RIP StratComm?

Earlier this year, Chairman of the Joint Chiefs of Staff Admiral Michael Mullen wrote the Pentagon placed too much emphasis on the strategic in “strategic communication.”  The modern environment of New Media and strategic corporals (or captains if you prefer) blur the distinctions (and stovepipes) of tactical, operational, and strategic communication and perception management

Then came the permission to ditch the Strategic Communication Integration Group, or SCIG, early last month.  So, when the SCIG expired on March 1, 2008, instead of rechartering it for another year, Deputy Defense Secretary Gordon England let it rest in peace.  In its place, CAPT Hal Pittman, USN, will form “a communication integration and planning team” within Public Affairs, a group that believes it can inform without influence.

Now comes word the phrase “strategic communication” itself has fallen out of favor at the Pentagon and those with these words on their business cards have been advised to get new cards.  

Is it true we’re saying good-bye to strategic communication’s selective emphasis on controlling the narrative, a public relations approach?  Is it being replaced by an another word pair that signifies interactive discourse and perception management to indirectly control or affect behavior in the psychological struggle we face today and into the future?  What is the new title?  And, is “strategic effects” also out of favor? 

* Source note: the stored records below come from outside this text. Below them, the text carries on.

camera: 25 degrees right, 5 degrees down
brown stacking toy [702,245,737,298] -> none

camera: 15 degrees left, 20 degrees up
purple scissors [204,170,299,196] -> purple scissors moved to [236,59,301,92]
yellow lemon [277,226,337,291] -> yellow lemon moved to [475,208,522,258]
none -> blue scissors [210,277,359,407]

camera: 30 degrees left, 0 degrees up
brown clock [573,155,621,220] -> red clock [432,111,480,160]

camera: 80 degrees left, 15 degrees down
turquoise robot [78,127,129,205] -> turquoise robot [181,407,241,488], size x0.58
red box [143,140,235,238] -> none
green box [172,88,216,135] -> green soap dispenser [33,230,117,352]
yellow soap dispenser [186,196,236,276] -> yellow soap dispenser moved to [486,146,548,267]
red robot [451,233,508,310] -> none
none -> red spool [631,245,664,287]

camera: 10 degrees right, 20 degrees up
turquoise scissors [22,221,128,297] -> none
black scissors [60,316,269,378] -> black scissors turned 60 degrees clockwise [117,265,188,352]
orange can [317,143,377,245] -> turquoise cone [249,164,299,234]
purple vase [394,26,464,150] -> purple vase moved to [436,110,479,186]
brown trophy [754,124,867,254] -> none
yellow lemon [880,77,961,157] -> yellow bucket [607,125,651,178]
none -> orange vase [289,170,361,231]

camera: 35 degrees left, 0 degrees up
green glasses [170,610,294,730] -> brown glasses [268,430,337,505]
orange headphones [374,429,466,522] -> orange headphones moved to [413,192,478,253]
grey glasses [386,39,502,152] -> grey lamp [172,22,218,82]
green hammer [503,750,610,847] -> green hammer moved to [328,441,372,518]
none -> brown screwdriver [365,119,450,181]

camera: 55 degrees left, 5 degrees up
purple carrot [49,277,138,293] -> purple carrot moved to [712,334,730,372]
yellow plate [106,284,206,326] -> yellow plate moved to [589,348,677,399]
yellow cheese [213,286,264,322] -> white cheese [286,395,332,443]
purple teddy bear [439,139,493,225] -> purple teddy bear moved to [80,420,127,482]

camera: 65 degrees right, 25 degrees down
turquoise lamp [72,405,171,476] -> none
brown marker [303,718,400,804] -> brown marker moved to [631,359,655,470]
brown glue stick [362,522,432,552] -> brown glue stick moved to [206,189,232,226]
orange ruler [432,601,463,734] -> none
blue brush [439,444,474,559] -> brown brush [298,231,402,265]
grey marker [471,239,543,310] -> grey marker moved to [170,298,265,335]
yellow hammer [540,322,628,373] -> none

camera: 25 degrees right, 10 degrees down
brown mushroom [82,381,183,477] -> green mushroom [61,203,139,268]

5 thoughts on “RIP StratComm?

  1. SC is not going away, just being subsumed by PA, per usual.How is it that one can manage perception? Seems rather unlikely to me.

  2. Wow, for a second I thought you meant STRATCOM and I was panicking that I had failed to notice something. On StratComm, I think this is a failure. DOD has decided that it’s too hard to do strategic communications, and so it’s much easier to do information operations and use the PA to push pieces out. This is backsliding.

  3. Wow, for a second I thought you meant STRATCOM and I was panicking that I had failed to notice something. On StratComm, I think this is a failure. DOD has decided that it’s too hard to do strategic communications, and so it’s much easier to do information operations and use the PA to push pieces out. This is backsliding.

  4. The internal struggle over how to reach the domestic target audience has been resolved in favor of Public Affairs, which is essentially Stockholm-syndromed by the MSM. The Psychological Operations of countering enemy propaganda, defeating enemy Morale Operations, and mitigating threats to national will have proven too hard, too unpopular (with the MSM and the “Loyal Opposition”), too controversial, too easily lawfared.